HBM is basically vertically stacked DRAM parts that allow for higher bandwidth for AI applications. It is very new memory & hard to manufacture so the yields are likely low right now across all the 3 members of the oligopoly. They will all need to put a lot of resources into ramping this and this product is not a commodity right now. Micron management has stated they have booked out their HBM supply through next year. The margins are better than they are on DRAM/NAND. Samsung is currently not even able to get their HBM qualified on Nvidia’s GPU’s due to heat and power consumption issues.

[News] Reasons for Samsung’s HBM Chips Failing Nvidia Tests Revealed, Reportedly Due to Heat and Power Consumption Issues | TrendForce Insights.

The HBM market is expected to grow at a ~50% CAGR for several years so there could be a big opportunity here. Micron management stated they expect multiple billions of HBM revenue in their FY25 (starting this Sept.) vs. a couple hundred millions HBM revenue for current FY24.

If you do buy this is not one to set and forget. There is likely to be some point where the memory cycle again peaks out and revenue may fall some at that point. But due to the above reasons and the demand behind the AI buildout I think that point will be at least 1-2 years out. I think there is a good chance MU can earn $12-15 EPS in their FY25 (Sept start). Who knows after that… but if that happens I expect the stock to be above $200 with potential for higher if FY26 looks strong.
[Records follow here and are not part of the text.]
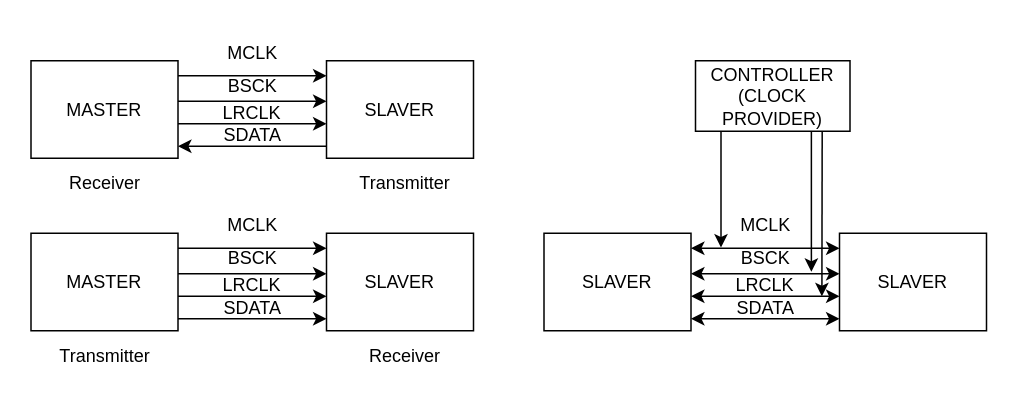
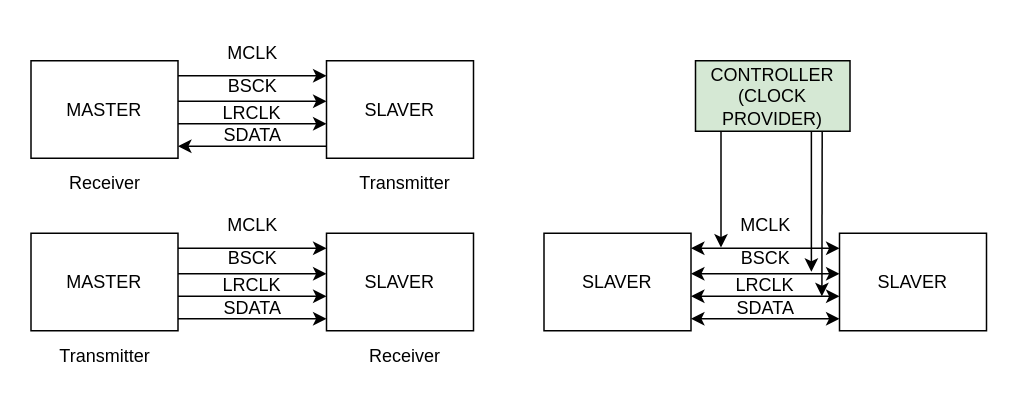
  <mxCell id="0" />
  <mxCell id="1" parent="0" />
  <mxCell id="2" value="LRCLK" style="text;html=1;align=center;verticalAlign=middle;whiteSpace=wrap;rounded=0;" vertex="1" parent="1"><mxGeometry x="464" y="182" width="91" height="15" as="geometry" /></mxCell>
  <mxCell id="3" value="BSCK" style="text;html=1;align=center;verticalAlign=middle;whiteSpace=wrap;rounded=0;" vertex="1" parent="1"><mxGeometry x="479.5" y="157" width="60" height="30" as="geometry" /></mxCell>
  <mxCell id="4" value="MCLK" style="text;html=1;align=center;verticalAlign=middle;whiteSpace=wrap;rounded=0;" vertex="1" parent="1"><mxGeometry x="479.5" y="135" width="60" height="30" as="geometry" /></mxCell>
  <mxCell id="5" value="MASTER" style="rounded=0;whiteSpace=wrap;html=1;" parent="1" vertex="1"><mxGeometry x="20" y="40" width="98" height="65" as="geometry" /></mxCell>
  <mxCell id="6" value="" style="endArrow=classic;html=1;rounded=0;exitX=1;exitY=0.5;exitDx=0;exitDy=0;entryX=0;entryY=0.5;entryDx=0;entryDy=0;" parent="1" edge="1"><mxGeometry width="50" height="50" relative="1" as="geometry"><mxPoint x="118" y="67" as="sourcePoint" /><mxPoint x="217" y="67" as="targetPoint" /></mxGeometry></mxCell>
  <mxCell id="7" value="LRCLK" style="text;html=1;align=center;verticalAlign=middle;whiteSpace=wrap;rounded=0;" parent="1" vertex="1"><mxGeometry x="122" y="67" width="91" height="15" as="geometry" /></mxCell>
  <mxCell id="8" value="" style="endArrow=classic;html=1;rounded=0;exitX=1;exitY=0.5;exitDx=0;exitDy=0;entryX=0;entryY=0.5;entryDx=0;entryDy=0;" parent="1" edge="1"><mxGeometry width="50" height="50" relative="1" as="geometry"><mxPoint x="118" y="50" as="sourcePoint" /><mxPoint x="217" y="50" as="targetPoint" /></mxGeometry></mxCell>
  <mxCell id="9" value="" style="endArrow=classic;html=1;rounded=0;exitX=1;exitY=0.5;exitDx=0;exitDy=0;entryX=0;entryY=0.5;entryDx=0;entryDy=0;" parent="1" edge="1"><mxGeometry width="50" height="50" relative="1" as="geometry"><mxPoint x="118" y="82" as="sourcePoint" /><mxPoint x="217" y="82" as="targetPoint" /></mxGeometry></mxCell>
  <mxCell id="10" value="SLAVER" style="rounded=0;whiteSpace=wrap;html=1;" parent="1" vertex="1"><mxGeometry x="217" y="40" width="98" height="65" as="geometry" /></mxCell>
- <mxCell id="11" value="CONTROLLER&lt;div&gt;(CLOCK PROVIDER)&lt;/div&gt;" style="rounded=0;whiteSpace=wrap;html=1;" parent="1" vertex="1"><mxGeometry x="463" y="40" width="103" height="47" as="geometry" /></mxCell>
+ <mxCell id="11" value="CONTROLLER&lt;div&gt;(CLOCK PROVIDER)&lt;/div&gt;" style="rounded=0;whiteSpace=wrap;html=1;fillColor=#d5e8d4;" parent="1" vertex="1"><mxGeometry x="463" y="40" width="103" height="47" as="geometry" /></mxCell>
  <mxCell id="12" value="" style="endArrow=classic;html=1;rounded=0;exitX=0.165;exitY=1;exitDx=0;exitDy=0;exitPerimeter=0;" parent="1" edge="1" source="11"><mxGeometry width="50" height="50" relative="1" as="geometry"><mxPoint x="480" y="113.5" as="sourcePoint" /><mxPoint x="480" y="164.5" as="targetPoint" /></mxGeometry></mxCell>
  <mxCell id="13" value="" style="endArrow=none;html=1;rounded=0;entryX=0.75;entryY=1;entryDx=0;entryDy=0;exitX=0.849;exitY=0.911;exitDx=0;exitDy=0;exitPerimeter=0;endFill=0;startArrow=classic;startFill=1;" parent="1" target="11" edge="1"><mxGeometry width="50" height="50" relative="1" as="geometry"><mxPoint x="540.259" y="180.665" as="sourcePoint" /><mxPoint x="792" y="112.5" as="targetPoint" /></mxGeometry></mxCell>
  <mxCell id="14" value="BSCK" style="text;html=1;align=center;verticalAlign=middle;whiteSpace=wrap;rounded=0;" parent="1" vertex="1"><mxGeometry x="137.5" y="42" width="60" height="30" as="geometry" /></mxCell>
  <mxCell id="15" value="" style="endArrow=classic;html=1;rounded=0;exitX=1;exitY=0.5;exitDx=0;exitDy=0;entryX=0;entryY=0.5;entryDx=0;entryDy=0;" parent="1" edge="1"><mxGeometry width="50" height="50" relative="1" as="geometry"><mxPoint x="217" y="97" as="sourcePoint" /><mxPoint x="118" y="97" as="targetPoint" /><Array as="points"><mxPoint x="167" y="97" /></Array></mxGeometry></mxCell>
  <mxCell id="16" value="SDATA" style="text;html=1;align=center;verticalAlign=middle;whiteSpace=wrap;rounded=0;" vertex="1" parent="1"><mxGeometry x="135.5" y="82" width="64" height="15" as="geometry" /></mxCell>
  <mxCell id="17" value="MCLK" style="text;html=1;align=center;verticalAlign=middle;whiteSpace=wrap;rounded=0;" vertex="1" parent="1"><mxGeometry x="137.5" y="20" width="60" height="30" as="geometry" /></mxCell>
  <mxCell id="18" value="MASTER" style="rounded=0;whiteSpace=wrap;html=1;" vertex="1" parent="1"><mxGeometry x="20" y="155" width="98" height="65" as="geometry" /></mxCell>
  <mxCell id="19" value="" style="endArrow=classic;html=1;rounded=0;exitX=1;exitY=0.5;exitDx=0;exitDy=0;entryX=0;entryY=0.5;entryDx=0;entryDy=0;" edge="1" parent="1"><mxGeometry width="50" height="50" relative="1" as="geometry"><mxPoint x="118" y="182" as="sourcePoint" /><mxPoint x="217" y="182" as="targetPoint" /></mxGeometry></mxCell>
  <mxCell id="20" value="LRCLK" style="text;html=1;align=center;verticalAlign=middle;whiteSpace=wrap;rounded=0;" vertex="1" parent="1"><mxGeometry x="122" y="182" width="91" height="15" as="geometry" /></mxCell>
  <mxCell id="21" value="" style="endArrow=classic;html=1;rounded=0;exitX=1;exitY=0.5;exitDx=0;exitDy=0;entryX=0;entryY=0.5;entryDx=0;entryDy=0;" edge="1" parent="1"><mxGeometry width="50" height="50" relative="1" as="geometry"><mxPoint x="118" y="165" as="sourcePoint" /><mxPoint x="217" y="165" as="targetPoint" /></mxGeometry></mxCell>
  <mxCell id="22" value="" style="endArrow=classic;html=1;rounded=0;exitX=1;exitY=0.5;exitDx=0;exitDy=0;entryX=0;entryY=0.5;entryDx=0;entryDy=0;" edge="1" parent="1"><mxGeometry width="50" height="50" relative="1" as="geometry"><mxPoint x="118" y="197" as="sourcePoint" /><mxPoint x="217" y="197" as="targetPoint" /></mxGeometry></mxCell>
  <mxCell id="23" value="SLAVER" style="rounded=0;whiteSpace=wrap;html=1;" vertex="1" parent="1"><mxGeometry x="217" y="155" width="98" height="65" as="geometry" /></mxCell>
  <mxCell id="24" value="BSCK" style="text;html=1;align=center;verticalAlign=middle;whiteSpace=wrap;rounded=0;" vertex="1" parent="1"><mxGeometry x="137.5" y="157" width="60" height="30" as="geometry" /></mxCell>
  <mxCell id="25" value="" style="endArrow=none;html=1;rounded=0;exitX=1;exitY=0.5;exitDx=0;exitDy=0;entryX=0;entryY=0.5;entryDx=0;entryDy=0;startArrow=classic;startFill=1;endFill=0;" edge="1" parent="1"><mxGeometry width="50" height="50" relative="1" as="geometry"><mxPoint x="217" y="212" as="sourcePoint" /><mxPoint x="118" y="212" as="targetPoint" /><Array as="points"><mxPoint x="167" y="212" /></Array></mxGeometry></mxCell>
  <mxCell id="26" value="SDATA" style="text;html=1;align=center;verticalAlign=middle;whiteSpace=wrap;rounded=0;" vertex="1" parent="1"><mxGeometry x="135.5" y="197" width="64" height="15" as="geometry" /></mxCell>
  <mxCell id="27" value="MCLK" style="text;html=1;align=center;verticalAlign=middle;whiteSpace=wrap;rounded=0;" vertex="1" parent="1"><mxGeometry x="137.5" y="135" width="60" height="30" as="geometry" /></mxCell>
  <mxCell id="28" value="SLAVER" style="rounded=0;whiteSpace=wrap;html=1;" vertex="1" parent="1"><mxGeometry x="362" y="155" width="98" height="65" as="geometry" /></mxCell>
  <mxCell id="29" value="" style="endArrow=classic;html=1;rounded=0;exitX=1;exitY=0.5;exitDx=0;exitDy=0;entryX=0;entryY=0.5;entryDx=0;entryDy=0;startArrow=classic;startFill=1;" edge="1" parent="1"><mxGeometry width="50" height="50" relative="1" as="geometry"><mxPoint x="460" y="182" as="sourcePoint" /><mxPoint x="559" y="182" as="targetPoint" /></mxGeometry></mxCell>
  <mxCell id="30" value="" style="endArrow=classic;html=1;rounded=0;exitX=1;exitY=0.5;exitDx=0;exitDy=0;entryX=0;entryY=0.5;entryDx=0;entryDy=0;startArrow=classic;startFill=1;" edge="1" parent="1"><mxGeometry width="50" height="50" relative="1" as="geometry"><mxPoint x="460" y="165" as="sourcePoint" /><mxPoint x="559" y="165" as="targetPoint" /></mxGeometry></mxCell>
  <mxCell id="31" value="" style="endArrow=classic;html=1;rounded=0;exitX=1;exitY=0.5;exitDx=0;exitDy=0;entryX=0;entryY=0.5;entryDx=0;entryDy=0;startArrow=classic;startFill=1;" edge="1" parent="1"><mxGeometry width="50" height="50" relative="1" as="geometry"><mxPoint x="460" y="197" as="sourcePoint" /><mxPoint x="559" y="197" as="targetPoint" /></mxGeometry></mxCell>
  <mxCell id="32" value="SLAVER" style="rounded=0;whiteSpace=wrap;html=1;" vertex="1" parent="1"><mxGeometry x="559" y="155" width="98" height="65" as="geometry" /></mxCell>
  <mxCell id="33" value="" style="endArrow=classic;html=1;rounded=0;exitX=1;exitY=0.5;exitDx=0;exitDy=0;entryX=0;entryY=0.5;entryDx=0;entryDy=0;startArrow=classic;startFill=1;endFill=1;" edge="1" parent="1"><mxGeometry width="50" height="50" relative="1" as="geometry"><mxPoint x="559" y="212" as="sourcePoint" /><mxPoint x="460" y="212" as="targetPoint" /><Array as="points"><mxPoint x="509" y="212" /></Array></mxGeometry></mxCell>
  <mxCell id="34" value="SDATA" style="text;html=1;align=center;verticalAlign=middle;whiteSpace=wrap;rounded=0;" vertex="1" parent="1"><mxGeometry x="477.5" y="197" width="64" height="15" as="geometry" /></mxCell>
  <mxCell id="35" value="" style="endArrow=none;html=1;rounded=0;exitX=0.849;exitY=0.911;exitDx=0;exitDy=0;exitPerimeter=0;endFill=0;startArrow=classic;startFill=1;entryX=0.82;entryY=1.002;entryDx=0;entryDy=0;entryPerimeter=0;" edge="1" parent="1" target="11"><mxGeometry width="50" height="50" relative="1" as="geometry"><mxPoint x="547.259" y="197.005" as="sourcePoint" /><mxPoint x="549" y="86" as="targetPoint" /></mxGeometry></mxCell>
  <mxCell id="36" value="Transmitter" style="text;html=1;align=center;verticalAlign=middle;resizable=0;points=[];autosize=1;strokeColor=none;fillColor=none;" vertex="1" parent="1"><mxGeometry x="230" y="109" width="78" height="26" as="geometry" /></mxCell>
  <mxCell id="37" value="Transmitter" style="text;html=1;align=center;verticalAlign=middle;resizable=0;points=[];autosize=1;strokeColor=none;fillColor=none;" vertex="1" parent="1"><mxGeometry x="30" y="224" width="78" height="26" as="geometry" /></mxCell>
  <mxCell id="38" value="Receiver" style="text;html=1;align=center;verticalAlign=middle;resizable=0;points=[];autosize=1;strokeColor=none;fillColor=none;" vertex="1" parent="1"><mxGeometry x="36.5" y="109" width="65" height="26" as="geometry" /></mxCell>
  <mxCell id="39" value="Receiver" style="text;html=1;align=center;verticalAlign=middle;resizable=0;points=[];autosize=1;strokeColor=none;fillColor=none;" vertex="1" parent="1"><mxGeometry x="236.5" y="224" width="65" height="26" as="geometry" /></mxCell>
Yeh I’ve held Micron before and is on my watch list and will will certainly will be swept along in the AI tornado.

The only issue with waiting a few quarters is that Micron and memory chips are immensely cyclical.

Entering Micron now is maybe in time to ride the chip cycle but the share price typically leads the cycle in anticipation by a quarter or two so effectively we are a little late at this stage. Waiting 2 more quarters and you maybe entering approaching peak cycle ahead of the next roll over unless you believe they will experience an Nvidia AI driven supercycle.